Let's Stop this MessAPolitico!

Friday, April 5, 2013

The Law of Unintended Consequences V

Government intervention is always done with the intent of helping some group of people.  Typically, whatever they do is done to help the poor and down-trodden.  Anyone that opposes liberal initiatives to save the world is labeled a friend of the greedy, rich corporate thieves.  We've had a war on poverty that started under Franklin Roosevelt, but our inept government can't seem to bring that war to an end.  The government MessAPolitico is really adept at spending our money, but inept at solving any problem as intended.

What are some places where our government has "really helped" - not?  Here are some examples.

Medicare and Medicaid were created during the "Great Society" initiative of Lyndon Johnson.  Have you noticed that the cost of medical care in the United States pretty much tracked with the inflation rate of the rest of the economy until the mid-1960's.  What happened then?  Medical costs suddenly outpaced the rest of the economy.  Adding a bunch of money into any segment of the economy creates a lot of demand.  When the demand goes up, prices go up.  Before Medicare and Medicaid were created, poor people received their medical care on a pro bono basis.  The doctors and charity hospitals provided the basic medical care needs of these poor people.  With the new Medicare and Medicaid programs, the doctors and other healthcare providers had no problem charging full price for services that were once provided pro bono.  After all, the money wasn't coming from the poor; it was coming from that rich guy, Uncle Sam.  So the government helped us out by making the price of medical care skyrocket.

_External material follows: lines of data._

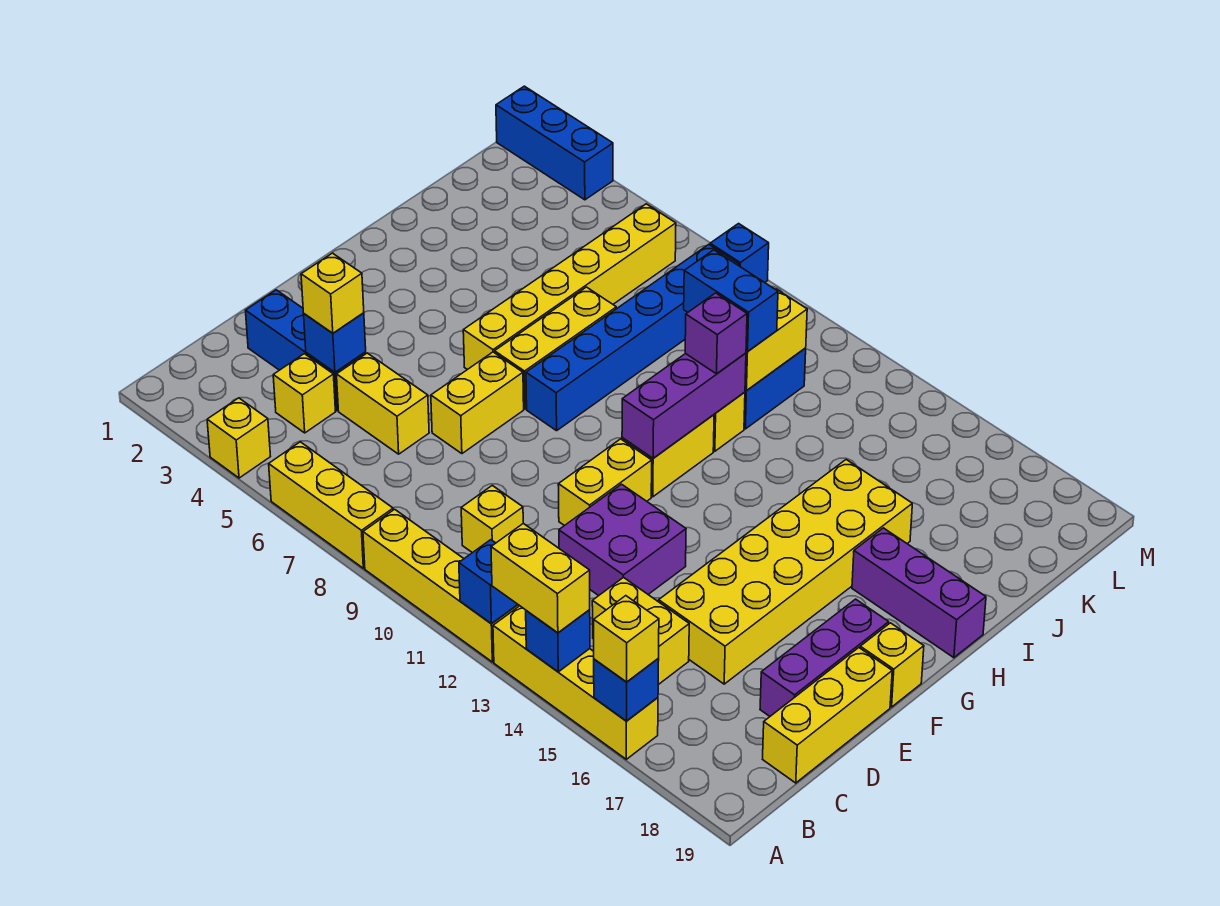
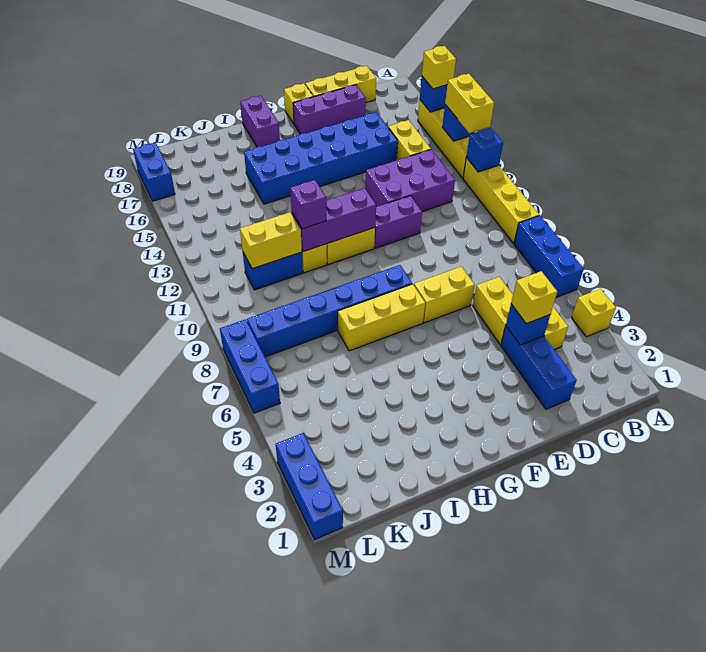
yellow 1x3 brick [269,442,393,568] -> blue 1x3 brick [514,216,584,297]
yellow 1x1 brick [461,485,523,553] -> none
purple 2x2 brick [559,484,686,596] -> purple 2x3 brick [365,149,455,212]
yellow 2x6 brick [659,460,912,684] -> blue 2x6 brick [244,112,398,204]
yellow 1x2 brick [558,439,652,526] -> purple 1x2 brick [374,196,422,248]
yellow 1x6 brick [463,204,676,370] -> none
purple 1x3 brick [852,528,986,658] -> purple 1x2 brick [240,96,280,147]
blue 1x2 brick [684,250,778,351] -> blue 1x2 brick moved to [133,142,175,201]
blue 1x1 brick [710,224,769,283] -> blue 1x3 brick [220,319,280,413]

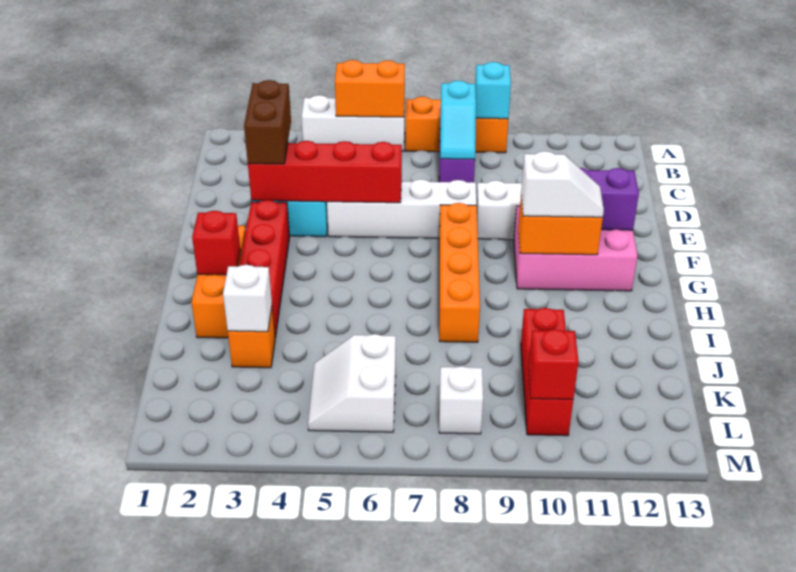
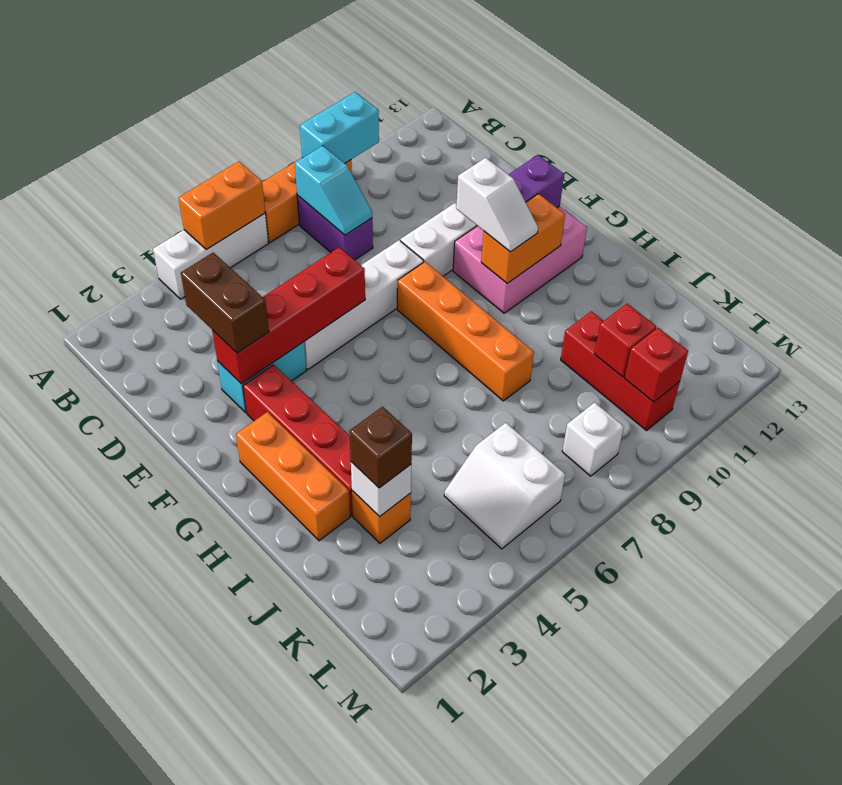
cyan 1x1 brick [475,62,511,119] -> cyan 1x2 brick [300,92,379,163]
white 1x2 slope [521,151,604,218] -> white 1x2 slope turned to [456,158,538,252]
red 1x1 brick [192,211,240,275] -> red 1x1 brick moved to [595,304,656,377]
none -> brown 1x1 brick [349,407,412,488]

Fannie Mae and Freddie Mac took it as a mission to put more people into homes of their own.  How did that work out?  Well, they forced banks to relax their lending standards.  The rules for qualifying for loans were relaxed, giving more people a loan.  The rules requiring significant down payments were relaxed.  With more and more families qualifying for a home loan and other families qualifying for bigger home loans than ever before, the demand for homes was through the roof.  As with the medical care jump in demand or any industry experiencing high demand, the prices increased rapidly.  We had a "perfect storm" in housing (or maybe a "perfect MessAPolitico").  The storm gave us high prices and little of no down payment for far too many homeowners.  This put the banks at extremely high risk.  Too many homeowners had nearly zero equity in their home; if prices dropped just a little, there wasn't enough equity to cover the loan.  Of course, that happened.  The economy took a downturn.  Many of these new homeowners lost their jobs, so they couldn't make the payments.  They had little or no "skin in the game" (equity to lose), so they just turned the keys over to the bank and moved out.  The bank was stuck with a foreclosed property that wasn't worth enough to pay back the loan.  In fact, home prices plummeted.  Now everyone who owned a home lost money in their equity.  If they were upside down on the mortgage, they couldn't sell the home and move if they found a job in another city.  The homeowners either lost their homes or they were trapped in them.  The goal was to get people that couldn't afford homes into a home of their own.  That didn't happen in the end, and some people that had been secure in their homes lost them.  The banks and other lending institutions were suddenly in seriously bad financial shape.  Without the strong banks, lending was curtailed throwing the entire economy into a deep recession -- one that I would say hasn't ended yet.  How's that for unintended consequences.

I will say it again:  the government could screw up a wet dream.  I wish the government would just stop protecting and helping us.  I can't take much more of this MessAPolitico.